## TASK 1
According to the disassembler passage, why was McSema left out of the comparison?
## TASK 2
Duplicate the disassembler passage from "Disassemblers review" to "the different options.".

## PASSAGE
————————
For the rest of this article, an export of a binary is defined as a file which stores various information about the program. These data range from meta information (format, architecture, compilers identification) to more specific elements on the disassembled code itself (instructions, mnemonics) and intelligence gathered by the disassembler (x-references, symbols).
Disassemblers review
Overview
The first step to export a disassembled binary is to disassemble it. Numerous tools exist for this task, the most famous one being IDA, a commercial tool by HexRays. During the last years, other tools have been released (Binary Ninja, radare, Ghidra) with different ranges of features and prices. While this blog post does not conduct a complete review of all the existing tools, nor pretends to as it would be slippery, we still wanted to have a more informed opinion on the different options.
The table below lists some important tools to disassemble a complete binary and some of their features.
Tool name | Authors | OSS | Lang | Bindings | Exporters | Architectures | |||
---|---|---|---|---|---|---|---|---|---|
i386 | ARM | Mips | PowerPC | ||||||
angr | UCSB | Python | - | n/c | |||||
Ghidra | NSA | Java | Python | XML, BinExport | |||||
IDA Pro | HexRays | n/c | C, Python | BinExport | |||||
BAP | CMU | OCaml | Rust, Python, C | n/c | (32) | (32) | (32) | ||
ddisasm | GrammaTech | C++ | Bash | In Protobuf | (64) | (64) | |||
Macaw | GaloisInc | Haskell | - | n/c | (32) | ||||
radare2 | pancake (and community) | C | Python | n/c | |||||
Miasm | CEA-SEC | Python | - | n/c | |||||
Binary Ninja | Vector 35 | n/c | C++, Python | JSON | |||||
JEB | PNF Software | n/c | Java, Python | JSON, C |
As seen in the table above, where only active projects are listed, there is a broad range of tools available. It was not possible to compare all the binary disassembly tools, as our time was limited. We thus elected not to include the following:
Binary Ninja: we had no license for the tool;
McSema: it relies on IDA to perform the disassembling;
BAP: the python bindings are using a client/server model that is not really practical for our needs;
Pharos: tuned to be used for C++ disassembly;
Macaw: supports a limited set of architecture.
Note: Even if these tools have been left aside because they did not seem to fit our needs, they are nice pieces of engineering. We still encourage everyone to have a look at them. [1]
Binaries
To test the performances of the disassemblers, the three following programs were used, classified in three categories, small, medium and large. The selected binaries are:
Small: elf-Linux-x64-bash (~900KB) ELF file for x86-64 (source: Linux)
————————
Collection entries
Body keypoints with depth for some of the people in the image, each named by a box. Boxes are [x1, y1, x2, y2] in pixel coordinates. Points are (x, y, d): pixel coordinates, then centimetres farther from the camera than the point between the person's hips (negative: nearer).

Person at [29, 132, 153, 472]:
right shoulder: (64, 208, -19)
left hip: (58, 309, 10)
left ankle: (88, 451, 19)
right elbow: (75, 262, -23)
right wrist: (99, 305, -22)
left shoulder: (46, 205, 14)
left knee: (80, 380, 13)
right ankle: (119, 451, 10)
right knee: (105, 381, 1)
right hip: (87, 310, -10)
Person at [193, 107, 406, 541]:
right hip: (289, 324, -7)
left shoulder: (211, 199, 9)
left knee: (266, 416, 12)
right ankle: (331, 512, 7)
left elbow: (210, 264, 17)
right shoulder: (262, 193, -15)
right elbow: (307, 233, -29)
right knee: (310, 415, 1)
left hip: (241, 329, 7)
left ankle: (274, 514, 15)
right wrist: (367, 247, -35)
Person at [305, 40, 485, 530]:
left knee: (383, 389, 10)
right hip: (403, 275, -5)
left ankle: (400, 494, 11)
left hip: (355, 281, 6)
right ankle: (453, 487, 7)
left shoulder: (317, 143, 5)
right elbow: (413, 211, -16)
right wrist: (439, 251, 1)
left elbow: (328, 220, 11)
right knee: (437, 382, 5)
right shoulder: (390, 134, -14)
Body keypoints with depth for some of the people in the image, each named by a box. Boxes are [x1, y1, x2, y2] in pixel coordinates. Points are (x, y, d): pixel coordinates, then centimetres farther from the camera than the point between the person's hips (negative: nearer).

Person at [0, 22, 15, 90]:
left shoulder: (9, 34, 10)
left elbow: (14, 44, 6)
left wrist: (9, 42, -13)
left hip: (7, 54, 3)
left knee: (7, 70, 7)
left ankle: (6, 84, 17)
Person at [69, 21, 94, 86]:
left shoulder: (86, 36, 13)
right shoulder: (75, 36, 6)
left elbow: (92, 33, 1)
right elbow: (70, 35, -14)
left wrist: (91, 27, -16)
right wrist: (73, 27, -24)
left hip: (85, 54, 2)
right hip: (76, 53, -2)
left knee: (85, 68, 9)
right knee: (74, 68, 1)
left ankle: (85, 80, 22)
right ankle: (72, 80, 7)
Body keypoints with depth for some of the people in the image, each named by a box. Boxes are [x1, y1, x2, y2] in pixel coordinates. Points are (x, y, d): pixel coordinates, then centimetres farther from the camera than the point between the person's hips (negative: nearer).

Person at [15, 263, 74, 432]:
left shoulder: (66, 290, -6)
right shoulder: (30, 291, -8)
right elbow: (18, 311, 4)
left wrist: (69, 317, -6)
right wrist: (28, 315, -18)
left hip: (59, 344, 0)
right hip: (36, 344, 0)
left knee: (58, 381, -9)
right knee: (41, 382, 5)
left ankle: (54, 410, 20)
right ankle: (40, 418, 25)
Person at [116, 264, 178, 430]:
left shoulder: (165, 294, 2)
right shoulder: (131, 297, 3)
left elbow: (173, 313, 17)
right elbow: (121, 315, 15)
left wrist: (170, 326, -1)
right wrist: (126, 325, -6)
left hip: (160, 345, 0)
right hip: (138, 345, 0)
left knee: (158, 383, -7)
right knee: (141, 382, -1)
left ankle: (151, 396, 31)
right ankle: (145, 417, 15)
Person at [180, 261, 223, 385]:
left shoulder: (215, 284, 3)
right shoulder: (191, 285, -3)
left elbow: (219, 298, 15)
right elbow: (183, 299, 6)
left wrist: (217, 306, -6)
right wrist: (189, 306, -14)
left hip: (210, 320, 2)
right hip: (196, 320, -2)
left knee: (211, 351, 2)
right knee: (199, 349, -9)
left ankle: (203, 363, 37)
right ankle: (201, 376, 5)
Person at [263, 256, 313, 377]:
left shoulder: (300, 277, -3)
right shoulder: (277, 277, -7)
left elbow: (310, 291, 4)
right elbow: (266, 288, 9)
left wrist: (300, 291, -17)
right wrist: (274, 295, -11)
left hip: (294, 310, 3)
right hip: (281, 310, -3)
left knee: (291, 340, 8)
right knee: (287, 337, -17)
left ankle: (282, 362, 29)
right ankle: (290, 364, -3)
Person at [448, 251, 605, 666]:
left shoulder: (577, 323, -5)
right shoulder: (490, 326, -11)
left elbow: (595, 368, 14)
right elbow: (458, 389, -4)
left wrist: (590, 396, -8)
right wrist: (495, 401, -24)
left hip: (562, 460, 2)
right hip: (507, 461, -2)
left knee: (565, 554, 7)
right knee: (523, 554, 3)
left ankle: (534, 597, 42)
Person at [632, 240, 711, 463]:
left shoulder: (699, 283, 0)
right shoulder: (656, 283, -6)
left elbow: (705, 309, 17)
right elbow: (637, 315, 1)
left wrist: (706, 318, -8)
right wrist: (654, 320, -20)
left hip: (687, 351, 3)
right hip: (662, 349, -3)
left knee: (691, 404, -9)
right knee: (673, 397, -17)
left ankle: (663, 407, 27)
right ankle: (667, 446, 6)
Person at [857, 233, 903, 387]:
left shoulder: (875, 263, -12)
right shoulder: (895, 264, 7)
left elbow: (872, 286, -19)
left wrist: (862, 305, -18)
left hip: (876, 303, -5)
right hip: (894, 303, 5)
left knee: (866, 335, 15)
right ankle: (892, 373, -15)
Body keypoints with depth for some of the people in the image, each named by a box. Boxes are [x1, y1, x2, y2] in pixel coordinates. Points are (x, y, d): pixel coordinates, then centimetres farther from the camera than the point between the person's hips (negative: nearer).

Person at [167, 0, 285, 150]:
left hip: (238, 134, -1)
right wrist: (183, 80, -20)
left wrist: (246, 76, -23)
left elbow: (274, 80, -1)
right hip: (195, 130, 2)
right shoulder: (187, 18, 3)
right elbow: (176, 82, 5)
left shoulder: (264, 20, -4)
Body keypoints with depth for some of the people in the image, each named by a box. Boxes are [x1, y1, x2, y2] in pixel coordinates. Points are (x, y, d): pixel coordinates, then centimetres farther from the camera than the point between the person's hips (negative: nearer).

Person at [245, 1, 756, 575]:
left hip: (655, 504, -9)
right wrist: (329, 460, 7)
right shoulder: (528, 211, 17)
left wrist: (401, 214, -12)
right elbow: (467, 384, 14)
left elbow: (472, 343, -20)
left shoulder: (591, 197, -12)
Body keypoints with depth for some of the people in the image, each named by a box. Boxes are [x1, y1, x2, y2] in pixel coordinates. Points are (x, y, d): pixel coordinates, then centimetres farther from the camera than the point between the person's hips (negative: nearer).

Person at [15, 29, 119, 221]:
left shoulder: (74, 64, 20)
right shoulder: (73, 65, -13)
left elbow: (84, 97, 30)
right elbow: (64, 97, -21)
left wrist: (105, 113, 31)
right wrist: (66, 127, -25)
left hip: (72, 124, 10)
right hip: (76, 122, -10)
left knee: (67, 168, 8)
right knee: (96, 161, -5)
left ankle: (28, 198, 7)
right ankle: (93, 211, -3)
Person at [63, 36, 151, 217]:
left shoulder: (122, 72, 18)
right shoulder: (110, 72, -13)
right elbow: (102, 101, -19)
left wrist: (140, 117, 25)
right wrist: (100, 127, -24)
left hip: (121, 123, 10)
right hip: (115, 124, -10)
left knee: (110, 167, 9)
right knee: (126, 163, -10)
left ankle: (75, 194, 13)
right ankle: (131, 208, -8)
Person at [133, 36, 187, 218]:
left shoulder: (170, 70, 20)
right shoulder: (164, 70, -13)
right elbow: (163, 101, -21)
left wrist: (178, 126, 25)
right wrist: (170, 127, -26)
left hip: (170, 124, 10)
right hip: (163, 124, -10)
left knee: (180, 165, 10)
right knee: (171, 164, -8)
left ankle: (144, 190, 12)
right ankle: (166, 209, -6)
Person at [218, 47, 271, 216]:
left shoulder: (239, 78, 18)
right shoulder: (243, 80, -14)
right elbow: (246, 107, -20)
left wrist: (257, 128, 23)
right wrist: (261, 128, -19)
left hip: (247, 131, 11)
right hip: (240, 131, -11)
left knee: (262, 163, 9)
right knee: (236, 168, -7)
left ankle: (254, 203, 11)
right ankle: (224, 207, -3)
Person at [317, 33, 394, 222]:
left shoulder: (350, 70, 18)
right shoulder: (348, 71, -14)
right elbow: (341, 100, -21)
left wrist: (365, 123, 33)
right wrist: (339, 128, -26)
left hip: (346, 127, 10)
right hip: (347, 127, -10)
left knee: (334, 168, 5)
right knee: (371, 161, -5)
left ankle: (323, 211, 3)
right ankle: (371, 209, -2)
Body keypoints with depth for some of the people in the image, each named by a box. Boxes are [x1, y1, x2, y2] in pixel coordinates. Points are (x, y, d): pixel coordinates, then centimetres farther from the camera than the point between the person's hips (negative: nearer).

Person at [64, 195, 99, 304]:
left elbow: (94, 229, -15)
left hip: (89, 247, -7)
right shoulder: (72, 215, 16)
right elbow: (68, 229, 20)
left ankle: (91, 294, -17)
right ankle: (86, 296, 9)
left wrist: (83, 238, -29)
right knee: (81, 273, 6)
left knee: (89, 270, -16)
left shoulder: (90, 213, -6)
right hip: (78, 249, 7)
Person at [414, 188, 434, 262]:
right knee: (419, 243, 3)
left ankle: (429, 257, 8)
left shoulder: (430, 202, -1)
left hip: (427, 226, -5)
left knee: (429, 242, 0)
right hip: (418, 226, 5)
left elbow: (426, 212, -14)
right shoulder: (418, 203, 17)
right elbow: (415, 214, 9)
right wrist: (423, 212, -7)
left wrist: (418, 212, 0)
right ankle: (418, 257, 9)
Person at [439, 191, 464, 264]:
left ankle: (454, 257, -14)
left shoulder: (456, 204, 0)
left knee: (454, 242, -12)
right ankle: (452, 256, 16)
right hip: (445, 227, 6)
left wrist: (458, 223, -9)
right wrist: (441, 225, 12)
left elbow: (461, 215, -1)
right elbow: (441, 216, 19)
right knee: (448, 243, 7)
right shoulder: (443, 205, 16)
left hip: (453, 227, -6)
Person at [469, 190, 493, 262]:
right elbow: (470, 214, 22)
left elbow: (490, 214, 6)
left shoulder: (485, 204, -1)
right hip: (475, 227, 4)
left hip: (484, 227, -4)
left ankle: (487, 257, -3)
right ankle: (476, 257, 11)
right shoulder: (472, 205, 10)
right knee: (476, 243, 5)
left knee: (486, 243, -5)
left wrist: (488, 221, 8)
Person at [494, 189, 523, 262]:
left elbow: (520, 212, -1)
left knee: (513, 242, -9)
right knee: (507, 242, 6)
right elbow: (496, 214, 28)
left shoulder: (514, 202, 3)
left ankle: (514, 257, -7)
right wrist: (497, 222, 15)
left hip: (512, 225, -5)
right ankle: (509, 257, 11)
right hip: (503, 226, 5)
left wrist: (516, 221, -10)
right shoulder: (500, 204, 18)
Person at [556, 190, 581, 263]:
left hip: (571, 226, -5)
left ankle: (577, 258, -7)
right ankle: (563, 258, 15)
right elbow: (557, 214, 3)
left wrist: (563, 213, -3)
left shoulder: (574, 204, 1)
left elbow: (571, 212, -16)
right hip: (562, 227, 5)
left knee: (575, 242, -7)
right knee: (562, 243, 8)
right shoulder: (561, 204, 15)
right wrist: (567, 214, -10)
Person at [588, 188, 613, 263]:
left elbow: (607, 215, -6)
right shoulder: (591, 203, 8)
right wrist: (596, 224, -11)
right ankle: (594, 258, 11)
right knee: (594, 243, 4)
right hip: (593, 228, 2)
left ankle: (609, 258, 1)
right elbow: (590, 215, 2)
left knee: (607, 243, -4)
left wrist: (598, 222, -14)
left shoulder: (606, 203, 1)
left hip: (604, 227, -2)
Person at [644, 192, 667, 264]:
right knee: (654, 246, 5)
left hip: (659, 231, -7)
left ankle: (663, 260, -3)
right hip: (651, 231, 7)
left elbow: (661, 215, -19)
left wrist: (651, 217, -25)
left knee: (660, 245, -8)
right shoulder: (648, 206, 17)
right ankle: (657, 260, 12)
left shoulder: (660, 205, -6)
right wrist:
————————
## ANSWER 1
McSema was left out because it relies on IDA to do the disassembling.

## ANSWER 2
Disassemblers review
Overview
The first step to export a disassembled binary is to disassemble it. Numerous tools exist for this task, the most famous one being IDA, a commercial tool by HexRays. During the last years, other tools have been released (Binary Ninja, radare, Ghidra) with different ranges of features and prices. While this blog post does not conduct a complete review of all the existing tools, nor pretends to as it would be slippery, we still wanted to have a more informed opinion on the different options.